When Astrid Couzian joined the United Nations Capital Development Fund as Chief Operations Officer, she arrived at what she describes “a truly exciting and pivotal moment for the organization.” A new Executive Secretary had recently taken office, and a Chief Investment
Officer joined on the very same day she did. A new leadership team was coming together, united by “purpose, ambition for the organization, and the drive to make a real impact.” At this point it was clear that this was the right moment to help shape a renewed vision.
In her role, Astrid Couzian ensures that UNCDF “operates efficiently, delivers results, and maintains the highest standards of accountability across all programs and projects.” She leads a division that strengthens program management, verifies impact, and provides operational assurance across risk management, procurement, systems, and human resources. While these functions may sound technical, she emphasizes that “they are at the heart of UNCDF’s ability to deliver on its vision.”
Strong systems are what allow the organization to scale innovative finance, deepen local capital markets, advance inclusive digital finance, and build resilient local economies in the world’s least developed countries. “My work ensures that strategy translates into action,” she explains, “and that every initiative, investment, and partnership is grounded in transparency, efficiency, and measurable impact.” For her, operational excellence is not about compliance for its own sake. It is about ensuring that development finance reaches the people it is intended to serve, without compromise.
She speaks with pride about her colleagues in New York and across regional hubs in Dakar, Nairobi, and Bangkok. “Their dedication and hard work have and continue to impress me,” she says. Focused on expanding financial inclusion, their efforts have a tangible impact for small enterprises, women and youth entrepreneurs, and communities seeking access to finance. “It is energizing every day.”
Astrid Couzian’s career has consistently centered on governance, oversight, and institutional leadership. She began at Ernst and Young in Paris, building a strong foundation in audit and financial control, before joining the French National Audit Office, where she coordinated audits for up to eleven international organizations. That experience shaped her understanding of responsibility. “Public trust is fragile, and it must be protected through rigor,” she says.
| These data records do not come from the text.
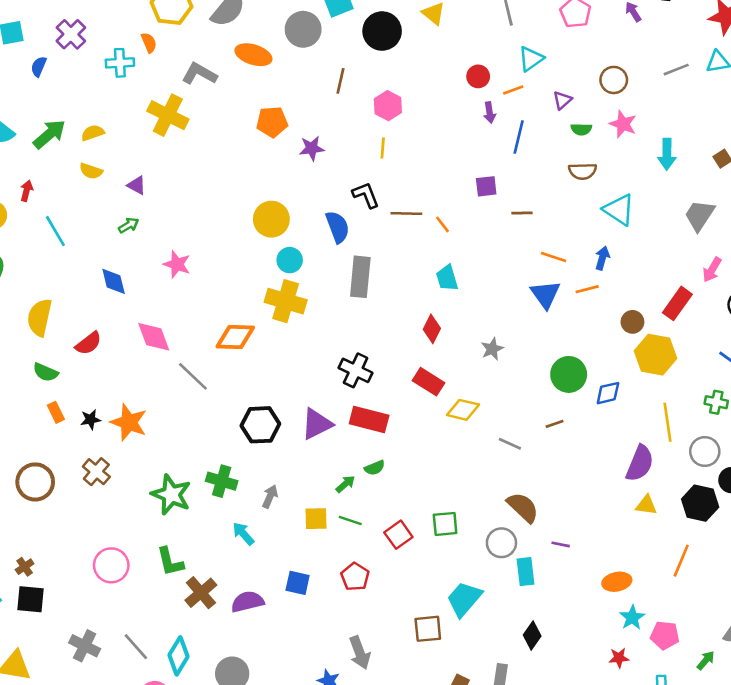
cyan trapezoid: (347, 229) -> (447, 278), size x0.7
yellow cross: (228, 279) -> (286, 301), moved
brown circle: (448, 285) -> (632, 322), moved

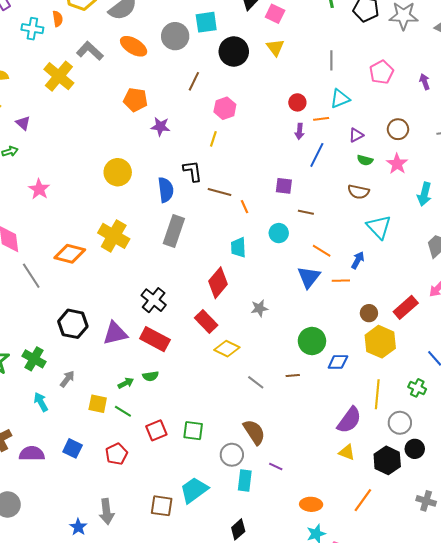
cyan circle: (290, 260) -> (279, 233), moved
red diamond: (432, 329) -> (218, 283), size x1.4

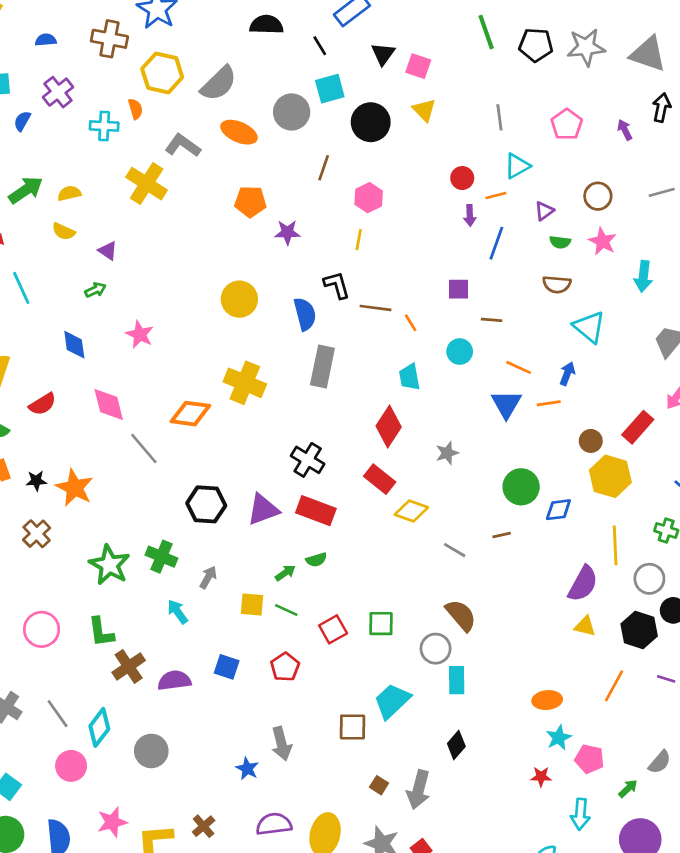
purple line: (276, 466) -> (666, 679), moved

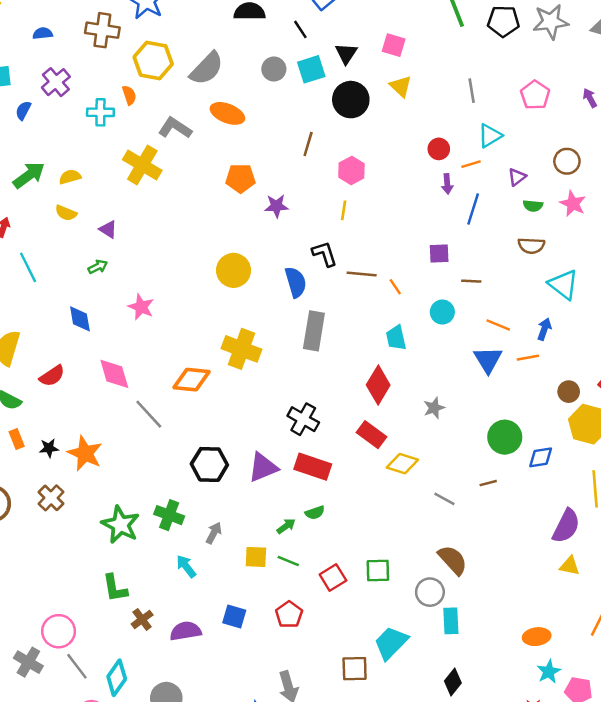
black triangle: (383, 54) -> (346, 53), moved
gray circle: (292, 112) -> (274, 69), moved, size x0.7
pink circle: (42, 629) -> (59, 631), moved
brown cross: (129, 666) -> (142, 619), size x0.7

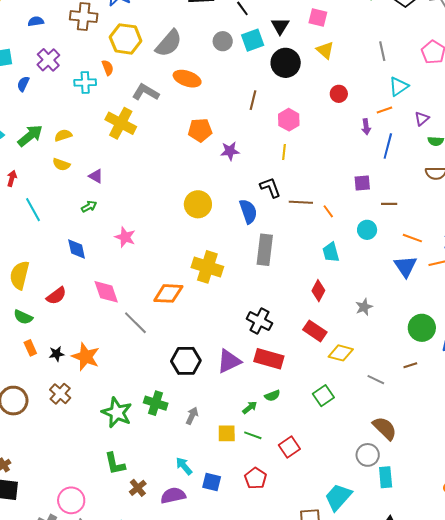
red circle: (439, 149) -> (339, 94), moved
red diamond: (378, 385) -> (318, 291), size x0.7
cyan arrow: (186, 566) -> (184, 466), moved
green square: (378, 570) -> (323, 396), moved, turned -30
The next move into the United Nations system took her to the United Nations Office at Geneva, first in external relations and later as Special Assistant to the Director-General. Astrid Couzian gained an insider’s view of how multilateral institutions function and how much depends on strong internal foundations. As Chief of Audit and Investigations at the Comprehensive Nuclear Test Ban Treaty Organization in Vienna, she reinforced oversight frameworks in a highly technical and sensitive environment. “Independence, clarity and professional integrity are operational necessities, not abstract principles,” she reflects.
In 2018, she joined UNDP’s Office of Audit and Investigations, leading the Regional Audit Centre for North, West, and Central Africa before becoming Chief of the Headquarters Audit Section in New York. Working closely with global leadership on complex risk and accountability issues gave her a clear lesson: “It is important to anticipate rather than react.” Across roles, a consistent belief emerged. “When controls are weak, ambition suffers. When governance is strong, organizations can really thrive and act with confidence.”
Her appointment as Chief Operations Officer at UNCDF marks an important step in a career dedicated to strengthening institutions and helping them deliver efficiently on their mandate. For her, the role brings together experience, purpose, and responsibility in a way that feels both meaningful and energizing. She sees her function as creating the conditions for success by building strong operational foundations, fostering collaboration, and ensuring the organization remains disciplined and agile. “My work is to make sure that bold ideas can move forward with confidence.”
Working for UNCDF is especially meaningful under its new Strategic Framework, which aims to unlock and scale innovative finance for the world’s Least Developed Countries. Delivering on this vision requires “operational excellence, sound risk management, and a culture of accountability.” For Astrid Couzian, impact is both institutional and human. “When operations work well, they are rarely noticed. When they fail, the consequences are immediate,” she notes. At the same time, Astrid Couzian believes that leadership is about people: “Operational leadership is not only about controls and processes. It is about creating clarity, reducing unnecessary complexity, and focusing on what matters most.”
Astrid Couzian’s journey across Paris, Geneva, Vienna, Dakar, and New York has shaped her deeply. “Context matters and assumptions rarely travel well,” she says. These experiences have strengthened her resilience and reinforced her belief that leadership requires humility and careful listening.
Balancing private and professional life remains “a learning journey and still work in progress.” For Astrid Couzian, balance is about intentional choices and making space for reflection. Contributing to an institution that channels finance to where it is needed most gives lasting meaning to her work.
It may be, as she describes it, “a quiet form of impact,” but it is one that endures.